The third part is about answering three open-ended questions: “What is your greatest fear?” types. This part is great for assessing a potential partner’s writing skills. And if ‘bad grammar’ is one of your pet peeves (like it is mine), you will probably end up eliminating communication at this point. The last part of the process is open communication via emails.

Most of my contact with eligible bachelors lasted up to step three. It’s not only bad grammar that did the trick but also the kind of questions that were posed to me. You would think in the 21st century Indian men would have matured beyond clichéd traditional patriarchal views. Apparently samples such as these, who cannot score in real life, somehow end up at eHarmony too.

However, after a month of being on the website, I found someone in Kansas City.
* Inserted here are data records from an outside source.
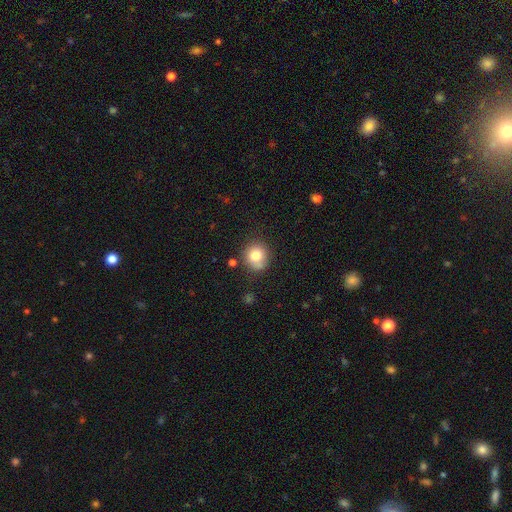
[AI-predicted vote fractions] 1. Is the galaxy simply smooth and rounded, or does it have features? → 79% smooth, 11% star or artifact, 11% featured or disk.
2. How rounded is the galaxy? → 84% round, 15% in between, 1% cigar-shaped.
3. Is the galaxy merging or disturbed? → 70% none, 18% minor disturbance, 8% merger, 5% major disturbance.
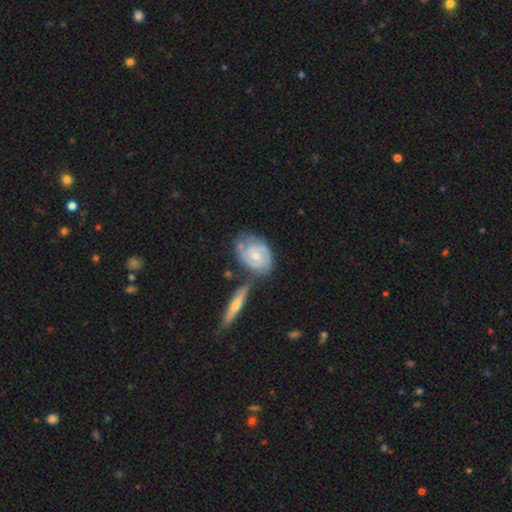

He was an IT professional with a keen interest in photography. Before long, we were chatting on gtalk for hours.

Before you start sighing, and imagining a beautiful ending to a possible Bollywood-style love story, let me warn you it lasted only a week. He realised after hours of exchanging our deepest fears and desires, that Toronto was really far away from Kansas City. He was deeply apologetic for wasting my time. And I was deeply apologetic for putting so much faith into a website. Let me also add, he is still single. But so am I, and what does that say?

Luckily, I had a back up plan. I got into graduate school. Miraculously, my family backed off for a while. I got off the Internet and decided to meet people the natural way: by socialising. I haven’t met him yet, but I am not giving up. If nothing works out by the time I am 30, shaadi.com is still out there. Meanwhile, I have to keep reminding myself that even though I am not getting any younger, I am at least getting a little wiser.